• [Text shown]
- Tensorgrad, an open-source python package for symbolic tensor manipulation. Supports general symbolic tensor derivatives using Penrose graphical notation, and gaussian expectations via Isserlis' theorem.

== Software for use with Julia ==
- TensorDecompositions.jl provides several tensor decomposition approaches.
- TensorToolbox.jl provides several tensor decomposition approaches. This follows the functionality of MATLAB Tensor toolbox and Hierarchical Tucker Toolbox.
- ITensors.jl is a library for rapidly creating correct and efficient tensor network algorithms. This is the Julia version of ITensor, not a wrapper around the C++ version but full implementations by Julia language.

== Software for use with SageMath ==
- SageManifolds: tensor calculus on smooth manifolds; all SageManifolds code is included in SageMath since version 7.5; it allows for computations in various vector frames and coordinate charts, the manifold not being required to be parallelizable.

== Software for use with Java ==
- ND4J: N-dimensional arrays for the JVM is a Java library for basic tensor operations and scientific computing.
- Tensor: computation for regular or unstructured multi-dimensional tensors. Scalar entries are either in numeric or exact precision. API inspired by Mathematica. Java 8 library in with no external dependencies.

• [Data shown]

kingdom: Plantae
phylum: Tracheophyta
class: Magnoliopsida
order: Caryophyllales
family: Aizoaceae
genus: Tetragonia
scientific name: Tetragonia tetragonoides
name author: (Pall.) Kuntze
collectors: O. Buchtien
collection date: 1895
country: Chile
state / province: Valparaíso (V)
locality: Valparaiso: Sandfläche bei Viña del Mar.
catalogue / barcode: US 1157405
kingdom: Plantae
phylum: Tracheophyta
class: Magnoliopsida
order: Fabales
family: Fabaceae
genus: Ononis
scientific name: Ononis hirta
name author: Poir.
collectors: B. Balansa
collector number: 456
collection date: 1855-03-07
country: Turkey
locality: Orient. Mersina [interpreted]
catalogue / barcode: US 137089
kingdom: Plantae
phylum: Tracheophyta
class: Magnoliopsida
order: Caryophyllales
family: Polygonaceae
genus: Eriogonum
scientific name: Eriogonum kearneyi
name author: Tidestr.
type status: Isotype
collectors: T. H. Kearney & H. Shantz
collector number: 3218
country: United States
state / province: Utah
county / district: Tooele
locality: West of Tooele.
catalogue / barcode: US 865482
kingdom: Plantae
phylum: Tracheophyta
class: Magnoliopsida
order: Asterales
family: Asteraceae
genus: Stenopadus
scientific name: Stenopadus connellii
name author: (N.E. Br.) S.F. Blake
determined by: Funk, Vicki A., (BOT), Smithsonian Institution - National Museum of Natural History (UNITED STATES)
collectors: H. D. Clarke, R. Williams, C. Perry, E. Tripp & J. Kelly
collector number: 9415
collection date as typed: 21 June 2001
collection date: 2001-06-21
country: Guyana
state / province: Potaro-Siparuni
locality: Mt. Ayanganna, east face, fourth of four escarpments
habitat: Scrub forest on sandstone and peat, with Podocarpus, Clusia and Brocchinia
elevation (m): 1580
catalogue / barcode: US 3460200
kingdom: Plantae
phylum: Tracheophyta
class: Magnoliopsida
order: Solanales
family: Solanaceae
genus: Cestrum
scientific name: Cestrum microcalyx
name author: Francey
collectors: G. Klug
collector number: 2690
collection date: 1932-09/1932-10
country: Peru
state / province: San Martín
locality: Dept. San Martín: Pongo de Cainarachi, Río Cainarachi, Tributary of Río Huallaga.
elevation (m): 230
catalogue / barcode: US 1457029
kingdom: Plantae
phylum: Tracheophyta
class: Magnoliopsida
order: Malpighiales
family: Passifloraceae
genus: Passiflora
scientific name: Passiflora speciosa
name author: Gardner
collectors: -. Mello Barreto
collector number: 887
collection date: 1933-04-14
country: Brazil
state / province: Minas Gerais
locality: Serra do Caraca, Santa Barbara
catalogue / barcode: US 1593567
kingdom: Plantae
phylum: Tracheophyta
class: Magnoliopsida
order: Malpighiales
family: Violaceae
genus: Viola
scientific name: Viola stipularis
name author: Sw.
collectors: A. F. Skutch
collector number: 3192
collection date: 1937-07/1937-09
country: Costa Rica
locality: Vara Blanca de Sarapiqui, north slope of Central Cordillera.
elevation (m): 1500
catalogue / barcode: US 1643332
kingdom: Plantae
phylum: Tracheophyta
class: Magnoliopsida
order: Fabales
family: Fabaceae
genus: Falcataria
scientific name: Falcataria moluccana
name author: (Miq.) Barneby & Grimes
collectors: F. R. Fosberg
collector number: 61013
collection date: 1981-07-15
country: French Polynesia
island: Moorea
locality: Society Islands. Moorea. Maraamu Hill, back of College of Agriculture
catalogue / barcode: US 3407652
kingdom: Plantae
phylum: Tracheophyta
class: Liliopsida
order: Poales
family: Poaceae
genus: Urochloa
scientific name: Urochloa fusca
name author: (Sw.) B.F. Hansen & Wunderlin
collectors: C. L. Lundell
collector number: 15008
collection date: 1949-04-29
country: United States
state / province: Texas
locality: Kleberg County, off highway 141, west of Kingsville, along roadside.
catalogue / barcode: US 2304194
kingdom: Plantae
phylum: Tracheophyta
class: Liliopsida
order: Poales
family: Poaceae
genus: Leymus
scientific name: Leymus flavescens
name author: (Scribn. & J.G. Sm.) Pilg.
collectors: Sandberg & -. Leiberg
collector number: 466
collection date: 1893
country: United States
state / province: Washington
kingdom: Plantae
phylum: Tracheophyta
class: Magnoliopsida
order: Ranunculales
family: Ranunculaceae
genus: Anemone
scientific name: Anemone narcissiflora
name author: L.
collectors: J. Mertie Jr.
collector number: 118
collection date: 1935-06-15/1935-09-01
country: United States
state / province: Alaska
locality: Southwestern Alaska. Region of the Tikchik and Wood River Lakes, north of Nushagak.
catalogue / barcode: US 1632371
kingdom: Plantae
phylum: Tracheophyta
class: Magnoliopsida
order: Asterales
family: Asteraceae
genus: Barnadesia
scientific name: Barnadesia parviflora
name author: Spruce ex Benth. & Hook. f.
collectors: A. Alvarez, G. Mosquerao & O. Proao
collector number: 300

• [Problem set]
1. From the list of tensor software, name every package given under the Julia heading.
2. Continue the list of tensor software from where it stops, keeping the same layout.

• [Answers given]
1. TensorDecompositions.jl, TensorToolbox.jl, ITensors.jl

2.
==Libraries==
- Redberry is an open source computer algebra system designed for symbolic tensor manipulation. Redberry provides common tools for expression manipulation, generalized on tensorial objects, as well as tensor-specific features: indices symmetries, LaTeX-style input, natural dummy indices handling, multiple index types etc. The HEP package includes tools for Feynman diagrams calculation: Dirac and SU(N) algebra, Levi-Civita simplifications, tools for calculation of one-loop counterterms etc. Redberry is written in Java and provides extensive Groovy-based programming language.
- libxm is a lightweight distributed-parallel tensor library written in C.
- FTensor is a high performance tensor library written in C++.
- TL is a multi-threaded tensor library implemented in C++ used in Dynare++. The library allows for folded/unfolded, dense/sparse tensor representations, general ranks (symmetries). The library implements Faa Di Bruno formula and is adaptive to available memory. Dynare++ is a standalone package solving higher order Taylor approximations to equilibria of non-linear stochastic models with rational expectations.
- vmmlib is a C++ linear algebra library that supports 3-way tensors, emphasizing computation and manipulation of several tensor decompositions.
- Spartns is a Sparse Tensor framework for Common Lisp.
- FAstMat is a thread-safe general tensor algebra library written in C++ and specially designed for FEM/FVM/BEM/FDM element/edge wise computations.
- Cyclops Tensor Framework is a distributed memory library for efficient decomposition of tensors of arbitrary type and parallel MPI+OpenMP execution of tensor contractions/functions.
- TiledArray is a scalable, block-sparse tensor library that is designed to aid in rapid composition of high-performance algebraic tensor equation. It is designed to scale from a single multicore computer to a massively-parallel, distributed-memory system.
- libtensor is a set of performance linear tensor algebra routines for large tensors found in post-Hartree–Fock methods in quantum chemistry.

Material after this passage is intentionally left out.